Wir wollen hier gar nicht verraten, wie genau das abläuft, aber sie führt auf jeden Fall zu Lees persönlicher, von manch einem vielleicht sogar als etwas naiv-kitschig empfundenen, aber nach dem Film absolut verdienten Moral von der Geschichte: weniger Gangsta-Rap und mehr Aretha Franklin wagen…

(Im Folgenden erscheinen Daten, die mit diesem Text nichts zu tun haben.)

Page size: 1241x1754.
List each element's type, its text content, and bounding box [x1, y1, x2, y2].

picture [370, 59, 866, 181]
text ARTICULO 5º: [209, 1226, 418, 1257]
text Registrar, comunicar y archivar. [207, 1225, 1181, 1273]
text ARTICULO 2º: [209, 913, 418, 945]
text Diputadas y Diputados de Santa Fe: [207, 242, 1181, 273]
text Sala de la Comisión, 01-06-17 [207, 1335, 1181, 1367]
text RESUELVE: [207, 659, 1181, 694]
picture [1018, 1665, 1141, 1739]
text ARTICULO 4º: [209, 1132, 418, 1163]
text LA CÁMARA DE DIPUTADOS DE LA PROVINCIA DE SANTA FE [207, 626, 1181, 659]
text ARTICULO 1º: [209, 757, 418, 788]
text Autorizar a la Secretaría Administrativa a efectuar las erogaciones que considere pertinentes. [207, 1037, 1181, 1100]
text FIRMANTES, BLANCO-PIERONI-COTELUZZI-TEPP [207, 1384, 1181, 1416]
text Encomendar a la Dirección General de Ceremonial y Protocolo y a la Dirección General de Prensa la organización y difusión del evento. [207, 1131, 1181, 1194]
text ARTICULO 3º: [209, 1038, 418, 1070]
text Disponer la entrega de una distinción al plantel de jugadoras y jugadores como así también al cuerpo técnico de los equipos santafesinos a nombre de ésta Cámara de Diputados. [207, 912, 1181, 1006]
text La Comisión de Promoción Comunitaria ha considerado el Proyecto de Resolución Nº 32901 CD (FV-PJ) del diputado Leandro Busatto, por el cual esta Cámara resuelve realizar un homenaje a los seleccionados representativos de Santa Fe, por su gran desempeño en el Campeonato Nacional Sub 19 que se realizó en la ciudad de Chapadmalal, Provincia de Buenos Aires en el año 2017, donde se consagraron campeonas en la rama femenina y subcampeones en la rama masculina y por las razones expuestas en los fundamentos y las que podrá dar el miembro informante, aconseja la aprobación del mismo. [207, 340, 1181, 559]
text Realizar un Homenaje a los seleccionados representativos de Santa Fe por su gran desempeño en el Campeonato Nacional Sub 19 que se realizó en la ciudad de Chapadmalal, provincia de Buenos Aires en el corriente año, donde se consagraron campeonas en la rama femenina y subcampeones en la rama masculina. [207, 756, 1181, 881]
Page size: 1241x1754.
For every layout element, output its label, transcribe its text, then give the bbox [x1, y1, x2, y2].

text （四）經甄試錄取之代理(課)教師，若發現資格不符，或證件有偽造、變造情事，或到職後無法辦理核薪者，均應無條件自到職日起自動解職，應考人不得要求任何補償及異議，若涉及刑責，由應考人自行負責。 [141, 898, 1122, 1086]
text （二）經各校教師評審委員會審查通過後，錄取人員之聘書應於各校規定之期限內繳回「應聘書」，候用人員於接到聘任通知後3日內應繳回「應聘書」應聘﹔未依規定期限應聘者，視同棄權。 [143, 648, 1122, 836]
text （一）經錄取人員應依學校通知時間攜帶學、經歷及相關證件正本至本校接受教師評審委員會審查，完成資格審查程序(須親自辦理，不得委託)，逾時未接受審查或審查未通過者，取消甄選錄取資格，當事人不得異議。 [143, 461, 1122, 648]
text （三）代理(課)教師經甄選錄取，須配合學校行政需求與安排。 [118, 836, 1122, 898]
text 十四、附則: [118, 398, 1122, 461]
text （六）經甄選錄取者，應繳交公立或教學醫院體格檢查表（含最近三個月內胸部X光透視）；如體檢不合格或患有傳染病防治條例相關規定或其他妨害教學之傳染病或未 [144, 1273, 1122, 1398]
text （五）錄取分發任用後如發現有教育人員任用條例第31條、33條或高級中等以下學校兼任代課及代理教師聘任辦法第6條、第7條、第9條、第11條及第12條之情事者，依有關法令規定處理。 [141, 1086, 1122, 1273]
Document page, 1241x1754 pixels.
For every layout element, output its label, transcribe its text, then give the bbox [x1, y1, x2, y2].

Fazit: Spike Lee macht aus einem gnadenlosen Downer einen gutgelaunten Upper! Aber das nicht etwa, weil sich eine positive Botschaft in den USA einfach besser verkauft. Stattdessen zieht Lee hier – anders als bei seinem mehr schlecht als recht abgekupferten „Oldboy“-Remake – einfach von Anfang bis Ende sein ganz eigenes Ding durch. Ein echter „Spike Lee Joint“ eben – inklusive einer Performance seines „Malcolm X“-Stars Denzel Washington, die passend zu seinem Rollennamen David King tatsächlich über allem thront!
Wir haben „Highest 2 Lowest“ beim Cannes Film Festival 2025 gesehen, wo er außer Konkurrenz seine Weltpremiere gefeiert hat.